Search code examples
apistreamingpysparksuds

Pyspark: how to streaming Data from a given API Url


I was given an API url, and a method getUserPost() which returns the data needed for my data processing function. I am able to get the data by using Client from suds.client as follow:

from suds.client import Client
from suds.xsd.doctor import ImportDoctor, Import

url = 'url'
imp = Import('http://schemas.xmlsoap.org/soap/encoding/')
imp.filter.add('filter')
d = ImportDoctor(imp)
client = Client(url, doctor=d)
tempResult = client.service.getUserPosts(user_ids = '',date_from='2016-07-01 03:19:57', date_to='2016-08-01 03:19:57', limit=100, offset=0)

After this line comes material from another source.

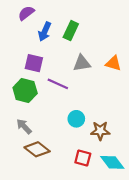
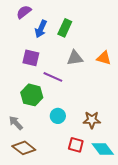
green hexagon: (25, 90) -> (32, 95), moved
cyan circle: (76, 119) -> (58, 116), moved
gray arrow: (24, 126) -> (16, 123), moved
brown diamond: (37, 149) -> (24, 148), moved

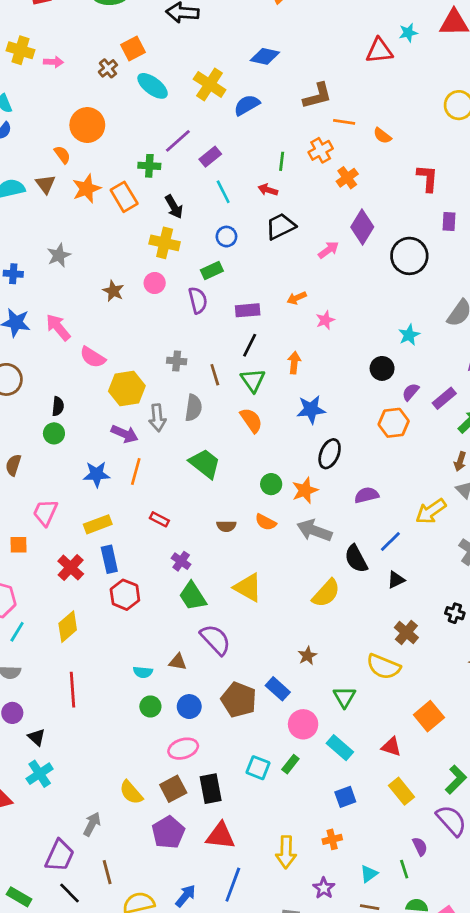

Now, each tempResult will contain 100 records. I want to stream the data from given API url to RDD for parallelized processing. However, after reading the pySpark.Streaming documentation I can't find a streaming method for customized data source. Could anyone give me an ideal how to do so?

Thank you.


Solution

  • After a while digging, I found out how to solve the problem. I employed the use of Kafka Streaming. Basically you need to create a producer from given API, specify topic and Port for communication. Then a consumer to listen to that specific topic and Port to start streaming the data.

    Note that the Producer and Consumer must be working as different threads in order to archive real-time streaming.